(Information supplied)
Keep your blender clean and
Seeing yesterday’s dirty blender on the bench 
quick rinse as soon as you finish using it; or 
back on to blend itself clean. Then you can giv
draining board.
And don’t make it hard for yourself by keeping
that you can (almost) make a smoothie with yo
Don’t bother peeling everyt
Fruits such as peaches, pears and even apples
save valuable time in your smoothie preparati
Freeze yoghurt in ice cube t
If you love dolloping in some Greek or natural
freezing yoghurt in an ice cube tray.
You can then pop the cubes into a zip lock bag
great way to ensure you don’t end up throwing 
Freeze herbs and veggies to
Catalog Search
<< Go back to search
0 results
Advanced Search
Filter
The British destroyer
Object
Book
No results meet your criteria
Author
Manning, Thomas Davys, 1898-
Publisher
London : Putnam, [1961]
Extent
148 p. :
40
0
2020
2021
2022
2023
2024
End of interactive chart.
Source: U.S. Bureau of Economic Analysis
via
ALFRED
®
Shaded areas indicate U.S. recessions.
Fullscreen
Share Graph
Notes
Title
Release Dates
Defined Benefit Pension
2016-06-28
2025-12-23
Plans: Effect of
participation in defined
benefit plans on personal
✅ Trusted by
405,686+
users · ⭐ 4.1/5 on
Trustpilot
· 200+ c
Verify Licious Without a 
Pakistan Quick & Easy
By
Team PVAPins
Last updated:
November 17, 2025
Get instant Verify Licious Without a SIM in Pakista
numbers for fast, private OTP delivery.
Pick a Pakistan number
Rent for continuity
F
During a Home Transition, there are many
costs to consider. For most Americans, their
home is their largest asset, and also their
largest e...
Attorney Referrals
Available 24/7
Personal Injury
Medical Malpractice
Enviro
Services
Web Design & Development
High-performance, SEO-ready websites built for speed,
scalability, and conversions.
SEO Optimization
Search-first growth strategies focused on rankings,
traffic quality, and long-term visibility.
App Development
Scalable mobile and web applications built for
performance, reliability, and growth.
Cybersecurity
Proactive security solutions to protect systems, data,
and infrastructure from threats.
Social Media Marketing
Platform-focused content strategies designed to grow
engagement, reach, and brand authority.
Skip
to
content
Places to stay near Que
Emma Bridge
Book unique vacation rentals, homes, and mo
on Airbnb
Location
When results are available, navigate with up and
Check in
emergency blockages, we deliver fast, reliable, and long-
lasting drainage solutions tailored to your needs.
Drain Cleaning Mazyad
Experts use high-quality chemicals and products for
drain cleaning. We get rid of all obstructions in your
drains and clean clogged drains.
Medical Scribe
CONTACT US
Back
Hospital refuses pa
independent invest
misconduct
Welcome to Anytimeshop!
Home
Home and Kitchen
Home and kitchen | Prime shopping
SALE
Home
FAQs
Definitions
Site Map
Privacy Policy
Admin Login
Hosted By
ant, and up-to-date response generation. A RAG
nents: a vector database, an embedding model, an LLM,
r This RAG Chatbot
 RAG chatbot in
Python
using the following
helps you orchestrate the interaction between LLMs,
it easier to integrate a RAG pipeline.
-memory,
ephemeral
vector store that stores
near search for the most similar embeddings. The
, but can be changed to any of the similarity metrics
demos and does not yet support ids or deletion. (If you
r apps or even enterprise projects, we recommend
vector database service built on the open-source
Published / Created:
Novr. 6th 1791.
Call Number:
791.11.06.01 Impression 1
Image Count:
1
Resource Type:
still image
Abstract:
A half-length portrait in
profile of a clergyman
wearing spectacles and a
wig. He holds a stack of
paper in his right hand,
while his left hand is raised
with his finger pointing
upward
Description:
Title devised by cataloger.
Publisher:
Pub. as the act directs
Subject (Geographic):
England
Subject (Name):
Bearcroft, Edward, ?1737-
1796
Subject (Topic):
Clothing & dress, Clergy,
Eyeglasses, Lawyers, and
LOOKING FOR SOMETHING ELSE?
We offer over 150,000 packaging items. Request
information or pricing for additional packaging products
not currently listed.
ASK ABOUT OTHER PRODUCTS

(Work instruction)
Transcribe the text of every item above line for line, keeping each word, number, and symbol unchanged.

(Completed exercise)
Keep your blender clean and
Seeing yesterday’s dirty blender on the bench 
quick rinse as soon as you finish using it; or 
back on to blend itself clean. Then you can giv
draining board.
And don’t make it hard for yourself by keeping
that you can (almost) make a smoothie with yo
Don’t bother peeling everyt
Fruits such as peaches, pears and even apples
save valuable time in your smoothie preparati
Freeze yoghurt in ice cube t
If you love dolloping in some Greek or natural
freezing yoghurt in an ice cube tray.
You can then pop the cubes into a zip lock bag
great way to ensure you don’t end up throwing 
Freeze herbs and veggies to
Catalog Search
<< Go back to search
0 results
Advanced Search
Filter
The British destroyer
Object
Book
No results meet your criteria
Author
Manning, Thomas Davys, 1898-
Publisher
London : Putnam, [1961]
Extent
148 p. :
40
0
2020
2021
2022
2023
2024
End of interactive chart.
Source: U.S. Bureau of Economic Analysis
via
ALFRED
®
Shaded areas indicate U.S. recessions.
Fullscreen
Share Graph
Notes
Title
Release Dates
Defined Benefit Pension
2016-06-28
2025-12-23
Plans: Effect of
participation in defined
benefit plans on personal
✅ Trusted by
405,686+
users · ⭐ 4.1/5 on
Trustpilot
· 200+ c
Verify Licious Without a 
Pakistan Quick & Easy
By
Team PVAPins
Last updated:
November 17, 2025
Get instant Verify Licious Without a SIM in Pakista
numbers for fast, private OTP delivery.
Pick a Pakistan number
Rent for continuity
F
During a Home Transition, there are many
costs to consider. For most Americans, their
home is their largest asset, and also their
largest e...
Attorney Referrals
Available 24/7
Personal Injury
Medical Malpractice
Enviro
Services
Web Design & Development
High-performance, SEO-ready websites built for speed,
scalability, and conversions.
SEO Optimization
Search-first growth strategies focused on rankings,
traffic quality, and long-term visibility.
App Development
Scalable mobile and web applications built for
performance, reliability, and growth.
Cybersecurity
Proactive security solutions to protect systems, data,
and infrastructure from threats.
Social Media Marketing
Platform-focused content strategies designed to grow
engagement, reach, and brand authority.
Skip
to
content
Places to stay near Que
Emma Bridge
Book unique vacation rentals, homes, and mo
on Airbnb
Location
When results are available, navigate with up and
Check in
emergency blockages, we deliver fast, reliable, and long-
lasting drainage solutions tailored to your needs.
Drain Cleaning Mazyad
Experts use high-quality chemicals and products for
drain cleaning. We get rid of all obstructions in your
drains and clean clogged drains.
Medical Scribe
CONTACT US
Back
Hospital refuses pa
independent invest
misconduct
Welcome to Anytimeshop!
Home
Home and Kitchen
Home and kitchen | Prime shopping
SALE
Home
FAQs
Definitions
Site Map
Privacy Policy
Admin Login
Hosted By
ant, and up-to-date response generation. A RAG
nents: a vector database, an embedding model, an LLM,
r This RAG Chatbot
 RAG chatbot in
Python
using the following
helps you orchestrate the interaction between LLMs,
it easier to integrate a RAG pipeline.
-memory,
ephemeral
vector store that stores
near search for the most similar embeddings. The
, but can be changed to any of the similarity metrics
demos and does not yet support ids or deletion. (If you
r apps or even enterprise projects, we recommend
vector database service built on the open-source
Published / Created:
Novr. 6th 1791.
Call Number:
791.11.06.01 Impression 1
Image Count:
1
Resource Type:
still image
Abstract:
A half-length portrait in
profile of a clergyman
wearing spectacles and a
wig. He holds a stack of
paper in his right hand,
while his left hand is raised
with his finger pointing
upward
Description:
Title devised by cataloger.
Publisher:
Pub. as the act directs
Subject (Geographic):
England
Subject (Name):
Bearcroft, Edward, ?1737-
1796
Subject (Topic):
Clothing & dress, Clergy,
Eyeglasses, Lawyers, and
LOOKING FOR SOMETHING ELSE?
We offer over 150,000 packaging items. Request
information or pricing for additional packaging products
not currently listed.
ASK ABOUT OTHER PRODUCTS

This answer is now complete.